2) Assuming bigger is always better
A Director (not a VP) may be your decision maker. A coordinator may be your main researcher. A mid-size company could be a better fit for your sales cycle and timeline. Don’t just assume in your lead scoring program that you only want CEOs and Fortune 500 companies receiving the coveted high scores. Make sure you’re taking into account the personas of your influencers and decision makers beyond senior leadership that reflects your prospects’ buying behavior.
3) Scoring email opens
Open rates tend to mean that the reader’s email server downloaded an image from the email. This could be in a preview, or even while they’re clicking the delete key. So while open rates can be a good macro trend to look at, don’t place too much weight on the value of the open.
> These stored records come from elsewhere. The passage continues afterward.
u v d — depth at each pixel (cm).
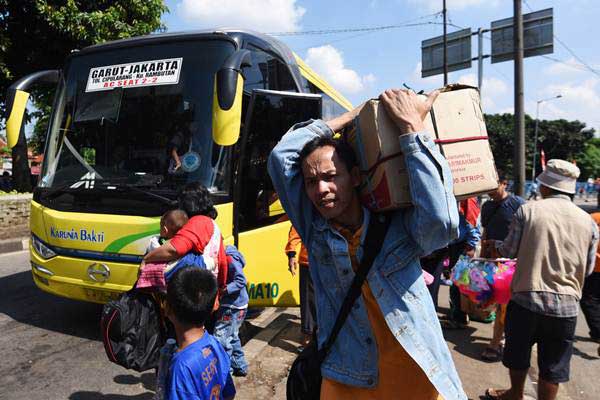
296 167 192
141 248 399
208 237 299
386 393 175
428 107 165
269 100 458
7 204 977
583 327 562
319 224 184
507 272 407
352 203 180
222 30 473
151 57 469
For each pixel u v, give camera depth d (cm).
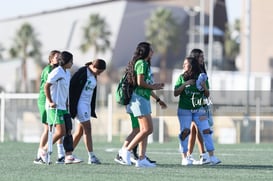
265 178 2875
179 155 4241
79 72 3378
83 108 3375
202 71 3459
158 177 2867
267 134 6656
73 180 2747
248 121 6644
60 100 3322
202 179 2812
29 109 6281
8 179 2772
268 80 9550
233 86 9781
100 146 5244
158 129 6366
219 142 6512
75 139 3488
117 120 7212
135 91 3269
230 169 3250
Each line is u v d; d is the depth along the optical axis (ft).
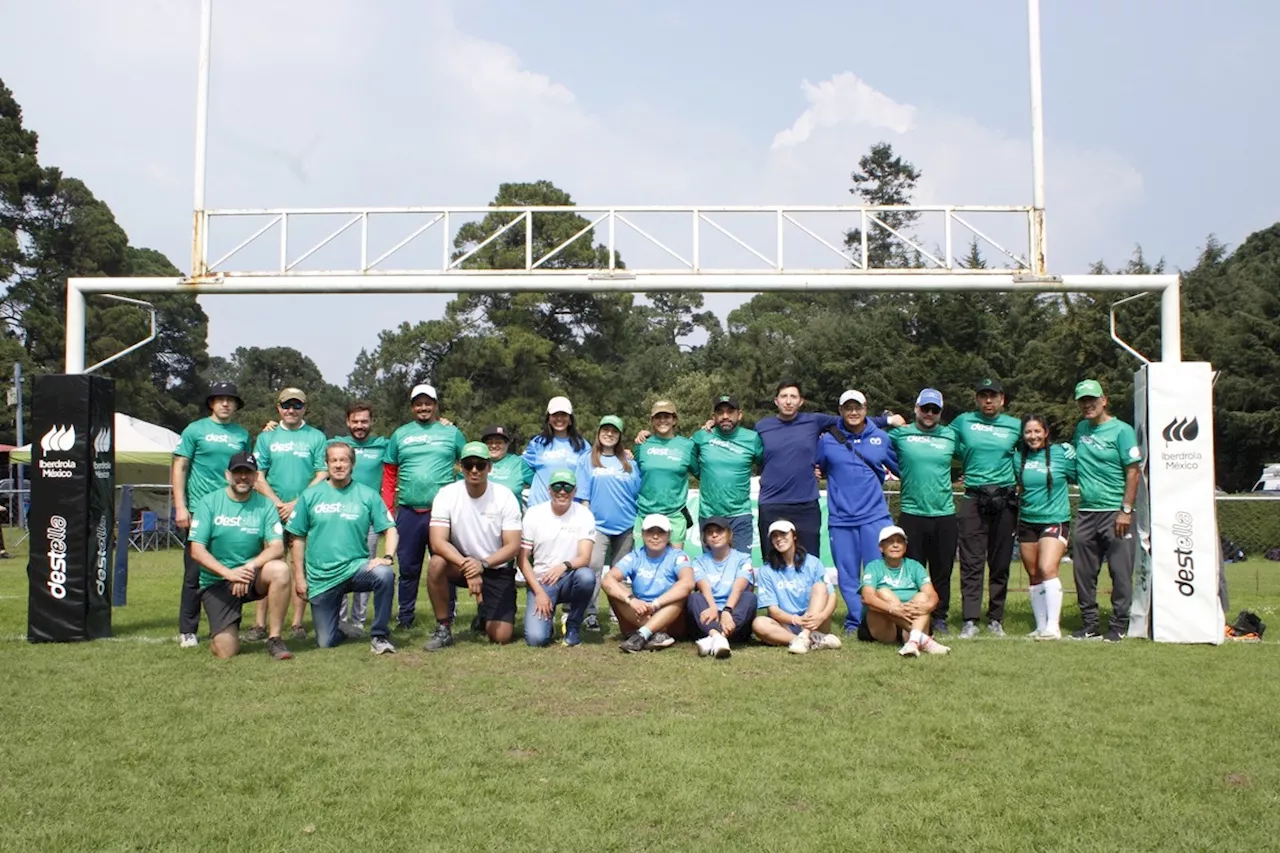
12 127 138.41
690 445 27.73
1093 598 26.99
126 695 19.36
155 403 161.07
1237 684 20.29
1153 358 99.09
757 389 139.74
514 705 18.67
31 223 141.90
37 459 26.05
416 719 17.71
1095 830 12.64
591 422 119.85
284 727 17.15
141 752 15.66
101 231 142.72
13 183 135.64
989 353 113.39
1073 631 28.40
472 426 113.50
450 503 24.72
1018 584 43.29
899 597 24.56
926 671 21.36
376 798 13.71
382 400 138.31
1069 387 102.99
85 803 13.57
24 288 135.54
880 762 15.21
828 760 15.26
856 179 158.71
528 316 120.16
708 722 17.35
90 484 26.08
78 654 23.65
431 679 20.79
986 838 12.37
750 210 30.30
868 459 27.25
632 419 136.05
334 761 15.29
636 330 196.65
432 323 119.55
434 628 27.89
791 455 26.89
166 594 38.22
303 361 270.87
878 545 26.63
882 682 20.34
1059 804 13.51
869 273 29.58
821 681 20.38
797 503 26.84
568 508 25.09
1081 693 19.43
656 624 23.93
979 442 26.94
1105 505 26.68
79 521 25.84
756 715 17.84
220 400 26.07
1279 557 67.41
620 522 27.32
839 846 12.16
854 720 17.51
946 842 12.30
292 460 26.78
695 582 24.71
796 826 12.77
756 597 24.75
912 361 112.78
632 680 20.62
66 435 26.09
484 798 13.74
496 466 28.14
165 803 13.57
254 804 13.52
Go for engagement-centric metrics like click throughs and form fills, where you know without a doubt the prospect is engaging with your marketing.
4) Scoring either demographic OR behavioral values
You can’t have a good sales ready lead if they’re not a good fit for your organization. Just like you can’t have a sales ready lead if they’re not ready to buy your product or service. Don’t just score on one value (demographic) or the other (behavior). In order for your program to work properly you need to examine both customer fit and sales readiness based on behavior. More tips on that here!
5) Not allowing sales to adjust scores
Creating a lead scoring program in a vacuum, or carving it in stone means it won’t last long. Sales should be allowed to adjust the scores of their leads, whether higher or lower, to reflect where the leads actually are in the sales readiness cycle. At the end of the month or quarter, you can review the adjusted leads to determine larger scale updates you may need to make to your lead scoring program.